One of the questions Franck looked at is why bats flap their wings, as opposed to using them for soaring flight. “There’s a theory that bats evolved from passive gliders to actively flapping their wings,” she said. “The question was, what’s the benefit of flapping.”

Franck’s models helped to show that flapping creates vortices — tiny pockets of low air pressure — above a bat’s wings. Those vortices create extra lift and may be part of the reason flapping is worth the effort.

Franck has also used her models to explore applications that might improve aircraft flight. “Say you want an airplane to have more lift,” she said. “Could you apply some sort of device on the wing that would pump some extra energy into the flow and give you better performance?

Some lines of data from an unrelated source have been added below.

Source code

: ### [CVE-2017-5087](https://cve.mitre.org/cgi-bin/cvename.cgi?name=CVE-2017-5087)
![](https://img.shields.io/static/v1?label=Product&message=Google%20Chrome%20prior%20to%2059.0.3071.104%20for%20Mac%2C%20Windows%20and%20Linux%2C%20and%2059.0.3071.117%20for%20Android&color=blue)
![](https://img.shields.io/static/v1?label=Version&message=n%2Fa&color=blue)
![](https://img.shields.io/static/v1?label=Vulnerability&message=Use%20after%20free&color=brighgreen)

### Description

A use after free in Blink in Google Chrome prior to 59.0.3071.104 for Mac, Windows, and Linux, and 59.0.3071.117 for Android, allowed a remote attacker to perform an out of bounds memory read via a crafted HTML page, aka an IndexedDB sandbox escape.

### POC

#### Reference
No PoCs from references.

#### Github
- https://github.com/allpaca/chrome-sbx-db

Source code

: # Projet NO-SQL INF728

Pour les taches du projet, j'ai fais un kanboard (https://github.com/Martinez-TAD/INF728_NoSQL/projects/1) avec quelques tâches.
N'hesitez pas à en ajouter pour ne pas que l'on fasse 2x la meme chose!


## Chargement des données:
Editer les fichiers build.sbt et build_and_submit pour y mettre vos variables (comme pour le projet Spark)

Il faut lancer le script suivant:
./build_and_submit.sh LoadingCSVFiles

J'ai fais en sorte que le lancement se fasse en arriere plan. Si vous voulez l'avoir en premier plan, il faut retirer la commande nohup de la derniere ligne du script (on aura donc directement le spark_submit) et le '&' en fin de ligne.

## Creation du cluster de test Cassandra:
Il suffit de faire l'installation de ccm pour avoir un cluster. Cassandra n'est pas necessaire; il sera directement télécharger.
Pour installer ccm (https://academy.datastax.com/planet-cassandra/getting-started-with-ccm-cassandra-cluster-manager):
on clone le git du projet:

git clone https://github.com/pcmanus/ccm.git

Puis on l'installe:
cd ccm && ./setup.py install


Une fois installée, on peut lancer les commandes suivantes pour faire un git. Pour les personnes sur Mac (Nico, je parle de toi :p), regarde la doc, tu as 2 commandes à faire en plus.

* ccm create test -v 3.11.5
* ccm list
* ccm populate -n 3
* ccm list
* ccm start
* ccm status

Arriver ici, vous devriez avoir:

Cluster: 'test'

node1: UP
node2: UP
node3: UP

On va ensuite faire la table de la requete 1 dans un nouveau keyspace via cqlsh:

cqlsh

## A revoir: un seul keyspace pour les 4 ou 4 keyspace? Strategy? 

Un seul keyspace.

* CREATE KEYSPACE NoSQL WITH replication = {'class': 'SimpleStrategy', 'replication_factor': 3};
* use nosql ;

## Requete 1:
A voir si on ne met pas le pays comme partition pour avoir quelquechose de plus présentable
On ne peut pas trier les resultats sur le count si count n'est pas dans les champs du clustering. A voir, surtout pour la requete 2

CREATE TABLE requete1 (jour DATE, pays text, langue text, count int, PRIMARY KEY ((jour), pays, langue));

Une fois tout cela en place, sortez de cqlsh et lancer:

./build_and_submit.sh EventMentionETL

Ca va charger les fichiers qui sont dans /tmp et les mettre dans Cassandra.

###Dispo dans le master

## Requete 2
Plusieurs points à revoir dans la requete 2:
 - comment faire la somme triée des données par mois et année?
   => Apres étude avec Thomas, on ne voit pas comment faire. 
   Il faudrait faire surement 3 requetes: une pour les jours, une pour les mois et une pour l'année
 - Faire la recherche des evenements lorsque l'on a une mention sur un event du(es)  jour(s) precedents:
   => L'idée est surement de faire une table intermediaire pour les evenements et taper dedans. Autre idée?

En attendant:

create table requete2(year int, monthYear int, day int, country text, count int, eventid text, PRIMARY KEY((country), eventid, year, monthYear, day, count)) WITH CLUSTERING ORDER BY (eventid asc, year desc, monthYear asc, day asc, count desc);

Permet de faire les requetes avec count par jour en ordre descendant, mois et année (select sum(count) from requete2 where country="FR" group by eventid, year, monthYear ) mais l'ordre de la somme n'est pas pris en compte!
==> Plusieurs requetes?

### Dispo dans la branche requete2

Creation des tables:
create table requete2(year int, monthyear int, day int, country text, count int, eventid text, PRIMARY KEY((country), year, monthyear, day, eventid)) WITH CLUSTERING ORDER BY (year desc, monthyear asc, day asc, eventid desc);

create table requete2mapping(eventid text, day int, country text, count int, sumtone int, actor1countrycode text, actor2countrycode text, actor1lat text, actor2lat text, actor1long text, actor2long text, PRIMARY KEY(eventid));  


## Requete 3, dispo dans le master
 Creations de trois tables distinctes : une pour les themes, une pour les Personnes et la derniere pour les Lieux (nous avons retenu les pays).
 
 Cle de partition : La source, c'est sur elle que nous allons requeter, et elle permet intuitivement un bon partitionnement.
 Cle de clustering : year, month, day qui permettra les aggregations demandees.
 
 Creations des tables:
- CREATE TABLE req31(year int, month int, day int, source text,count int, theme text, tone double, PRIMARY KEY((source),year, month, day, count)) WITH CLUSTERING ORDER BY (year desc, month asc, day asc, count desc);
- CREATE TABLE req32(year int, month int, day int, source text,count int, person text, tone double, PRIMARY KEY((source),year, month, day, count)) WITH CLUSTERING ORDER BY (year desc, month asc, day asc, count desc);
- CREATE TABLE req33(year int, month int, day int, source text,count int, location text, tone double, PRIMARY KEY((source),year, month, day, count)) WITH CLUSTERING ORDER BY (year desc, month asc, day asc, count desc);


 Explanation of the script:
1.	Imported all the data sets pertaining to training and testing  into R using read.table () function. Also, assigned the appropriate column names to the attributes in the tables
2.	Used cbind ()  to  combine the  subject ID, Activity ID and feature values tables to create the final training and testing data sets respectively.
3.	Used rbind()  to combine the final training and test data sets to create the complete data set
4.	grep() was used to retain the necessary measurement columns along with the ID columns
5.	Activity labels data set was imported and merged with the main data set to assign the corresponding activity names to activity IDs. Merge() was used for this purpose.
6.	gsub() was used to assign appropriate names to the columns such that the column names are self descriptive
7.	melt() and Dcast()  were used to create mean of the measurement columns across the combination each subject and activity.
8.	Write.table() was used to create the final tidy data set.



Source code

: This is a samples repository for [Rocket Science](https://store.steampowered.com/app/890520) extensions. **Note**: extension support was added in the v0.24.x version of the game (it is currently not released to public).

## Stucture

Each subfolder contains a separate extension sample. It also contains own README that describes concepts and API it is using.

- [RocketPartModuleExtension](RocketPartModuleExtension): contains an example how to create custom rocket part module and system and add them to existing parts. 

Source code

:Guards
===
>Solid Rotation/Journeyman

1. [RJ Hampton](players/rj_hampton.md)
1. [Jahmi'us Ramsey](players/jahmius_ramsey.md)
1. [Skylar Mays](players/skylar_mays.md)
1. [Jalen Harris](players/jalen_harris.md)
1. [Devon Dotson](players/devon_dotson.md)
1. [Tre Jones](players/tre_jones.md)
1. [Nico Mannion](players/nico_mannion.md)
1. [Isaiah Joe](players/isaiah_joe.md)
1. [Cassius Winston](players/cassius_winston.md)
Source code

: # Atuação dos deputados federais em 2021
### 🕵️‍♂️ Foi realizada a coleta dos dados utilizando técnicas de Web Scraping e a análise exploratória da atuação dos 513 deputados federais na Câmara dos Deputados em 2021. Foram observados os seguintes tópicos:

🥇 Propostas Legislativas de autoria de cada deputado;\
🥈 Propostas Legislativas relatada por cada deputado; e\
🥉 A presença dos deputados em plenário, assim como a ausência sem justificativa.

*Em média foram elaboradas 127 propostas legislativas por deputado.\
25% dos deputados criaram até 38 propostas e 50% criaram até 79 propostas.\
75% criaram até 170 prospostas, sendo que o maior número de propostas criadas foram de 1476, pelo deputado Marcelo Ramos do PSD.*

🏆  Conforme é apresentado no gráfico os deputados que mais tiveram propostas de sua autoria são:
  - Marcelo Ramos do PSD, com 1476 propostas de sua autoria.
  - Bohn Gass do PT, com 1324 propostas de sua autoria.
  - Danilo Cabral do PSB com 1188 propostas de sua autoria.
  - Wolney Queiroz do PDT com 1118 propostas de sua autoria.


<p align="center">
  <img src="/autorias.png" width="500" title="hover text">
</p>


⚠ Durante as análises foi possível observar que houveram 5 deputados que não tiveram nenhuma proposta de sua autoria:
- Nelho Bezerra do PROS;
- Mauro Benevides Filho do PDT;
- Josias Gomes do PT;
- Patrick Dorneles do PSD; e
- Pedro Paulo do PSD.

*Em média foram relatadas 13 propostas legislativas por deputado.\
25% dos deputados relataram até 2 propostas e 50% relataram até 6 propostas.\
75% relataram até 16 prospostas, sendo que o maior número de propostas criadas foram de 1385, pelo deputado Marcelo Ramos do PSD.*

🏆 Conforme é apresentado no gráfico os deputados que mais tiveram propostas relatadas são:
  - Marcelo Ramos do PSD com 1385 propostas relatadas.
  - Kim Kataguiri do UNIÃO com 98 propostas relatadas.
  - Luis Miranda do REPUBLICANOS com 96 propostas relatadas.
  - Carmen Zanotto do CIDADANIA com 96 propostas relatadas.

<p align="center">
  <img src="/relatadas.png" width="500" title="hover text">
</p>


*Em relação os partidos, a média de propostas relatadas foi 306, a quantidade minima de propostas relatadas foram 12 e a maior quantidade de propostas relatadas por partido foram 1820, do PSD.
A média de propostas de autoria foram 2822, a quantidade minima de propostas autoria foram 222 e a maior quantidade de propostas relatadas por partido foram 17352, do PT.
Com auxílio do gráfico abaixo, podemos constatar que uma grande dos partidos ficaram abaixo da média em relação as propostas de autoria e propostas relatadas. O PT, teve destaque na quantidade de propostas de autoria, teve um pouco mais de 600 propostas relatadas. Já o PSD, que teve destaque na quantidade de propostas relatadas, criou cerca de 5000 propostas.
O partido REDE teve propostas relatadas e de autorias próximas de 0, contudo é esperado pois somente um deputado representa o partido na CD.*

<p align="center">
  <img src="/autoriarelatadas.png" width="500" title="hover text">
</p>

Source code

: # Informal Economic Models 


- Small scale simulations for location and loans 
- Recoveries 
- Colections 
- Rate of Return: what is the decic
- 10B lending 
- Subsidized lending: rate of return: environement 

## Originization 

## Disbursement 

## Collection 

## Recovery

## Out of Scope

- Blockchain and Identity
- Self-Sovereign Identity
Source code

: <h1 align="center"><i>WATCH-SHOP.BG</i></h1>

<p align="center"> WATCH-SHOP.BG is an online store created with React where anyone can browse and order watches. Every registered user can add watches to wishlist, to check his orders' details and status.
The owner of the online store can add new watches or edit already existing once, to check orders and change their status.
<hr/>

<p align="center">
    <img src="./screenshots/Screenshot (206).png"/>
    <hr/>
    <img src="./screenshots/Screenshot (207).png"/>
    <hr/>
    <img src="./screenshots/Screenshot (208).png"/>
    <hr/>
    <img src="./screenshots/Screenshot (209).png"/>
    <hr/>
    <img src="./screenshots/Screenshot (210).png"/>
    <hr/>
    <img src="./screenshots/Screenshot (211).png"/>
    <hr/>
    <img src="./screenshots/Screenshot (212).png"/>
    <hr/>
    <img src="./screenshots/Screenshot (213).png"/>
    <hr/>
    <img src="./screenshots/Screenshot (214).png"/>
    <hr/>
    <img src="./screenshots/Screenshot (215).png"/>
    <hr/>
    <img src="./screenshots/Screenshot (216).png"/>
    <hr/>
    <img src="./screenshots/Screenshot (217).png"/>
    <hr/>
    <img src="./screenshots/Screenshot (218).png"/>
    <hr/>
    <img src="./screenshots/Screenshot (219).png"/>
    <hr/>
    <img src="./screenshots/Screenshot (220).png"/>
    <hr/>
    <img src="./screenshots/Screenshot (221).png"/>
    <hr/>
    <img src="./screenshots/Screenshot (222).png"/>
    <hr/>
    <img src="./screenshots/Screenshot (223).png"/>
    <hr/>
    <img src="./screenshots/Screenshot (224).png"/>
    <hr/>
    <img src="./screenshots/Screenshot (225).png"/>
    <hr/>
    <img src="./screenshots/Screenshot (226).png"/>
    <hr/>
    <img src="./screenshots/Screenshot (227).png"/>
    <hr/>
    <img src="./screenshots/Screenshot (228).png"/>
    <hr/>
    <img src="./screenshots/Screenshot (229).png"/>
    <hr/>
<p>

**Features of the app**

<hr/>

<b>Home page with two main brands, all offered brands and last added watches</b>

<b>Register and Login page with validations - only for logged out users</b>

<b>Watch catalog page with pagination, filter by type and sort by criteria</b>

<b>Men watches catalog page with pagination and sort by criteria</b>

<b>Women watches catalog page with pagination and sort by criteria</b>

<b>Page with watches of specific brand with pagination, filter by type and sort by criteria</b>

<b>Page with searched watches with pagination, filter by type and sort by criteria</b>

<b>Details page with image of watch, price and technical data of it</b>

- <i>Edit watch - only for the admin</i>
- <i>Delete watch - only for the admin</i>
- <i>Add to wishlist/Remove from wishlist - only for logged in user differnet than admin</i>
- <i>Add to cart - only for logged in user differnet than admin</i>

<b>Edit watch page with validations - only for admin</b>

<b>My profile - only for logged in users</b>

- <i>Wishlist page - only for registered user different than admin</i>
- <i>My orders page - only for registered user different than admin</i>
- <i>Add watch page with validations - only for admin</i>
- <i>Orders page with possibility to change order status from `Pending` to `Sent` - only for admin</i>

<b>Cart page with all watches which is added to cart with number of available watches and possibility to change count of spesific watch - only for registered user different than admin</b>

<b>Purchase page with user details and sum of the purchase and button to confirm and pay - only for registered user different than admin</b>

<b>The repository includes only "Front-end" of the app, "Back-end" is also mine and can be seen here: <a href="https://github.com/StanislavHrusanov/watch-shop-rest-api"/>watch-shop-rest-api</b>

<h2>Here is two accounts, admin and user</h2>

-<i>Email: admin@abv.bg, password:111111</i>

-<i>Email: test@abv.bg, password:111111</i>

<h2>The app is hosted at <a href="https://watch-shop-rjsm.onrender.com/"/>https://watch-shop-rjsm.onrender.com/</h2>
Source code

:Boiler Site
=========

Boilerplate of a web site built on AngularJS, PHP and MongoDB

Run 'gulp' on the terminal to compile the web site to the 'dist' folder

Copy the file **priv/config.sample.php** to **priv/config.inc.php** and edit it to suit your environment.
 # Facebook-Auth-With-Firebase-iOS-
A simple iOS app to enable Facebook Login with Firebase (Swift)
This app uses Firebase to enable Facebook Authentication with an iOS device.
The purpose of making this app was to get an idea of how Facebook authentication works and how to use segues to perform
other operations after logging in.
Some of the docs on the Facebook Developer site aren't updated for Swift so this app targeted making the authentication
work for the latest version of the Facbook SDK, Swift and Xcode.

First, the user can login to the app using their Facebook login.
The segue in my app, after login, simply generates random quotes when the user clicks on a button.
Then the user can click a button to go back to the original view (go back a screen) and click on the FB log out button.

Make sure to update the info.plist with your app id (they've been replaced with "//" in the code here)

I’m interested in applying code to those types of flow control questions.”

There are significant advantages to the computational approach, Franck says. It’s much easier, for example, to modify the parameters of an experiment on a computer than it is to design new physical models for wind tunnel tests. Another advantage is that computer models help to isolate the specific aspects of a problem that researchers are trying to address.

“We generally model a very simple airfoil that’s often just two dimensional because it simplifies the problem,” Franck said. “If we’re looking at the basic physics behind a problem, we don’t want to make things too complicated.”

Though the models may be simple, the code that generates them is not. Most of Franck’s programs require computer clusters that string together multiple processors. For some of her research, Franck has used a cluster at Brown’s Center for Computation and Visualization. For other projects she’s used the Department of Defense’s Army Research Lab cluster in Maryland.

It’s a long way from the Commodore 64, but Franck is right at home. “Coding has always just come naturally to me,” she says.

She and her husband Christian, professor of engineering at Brown, live in Providence with their two kids.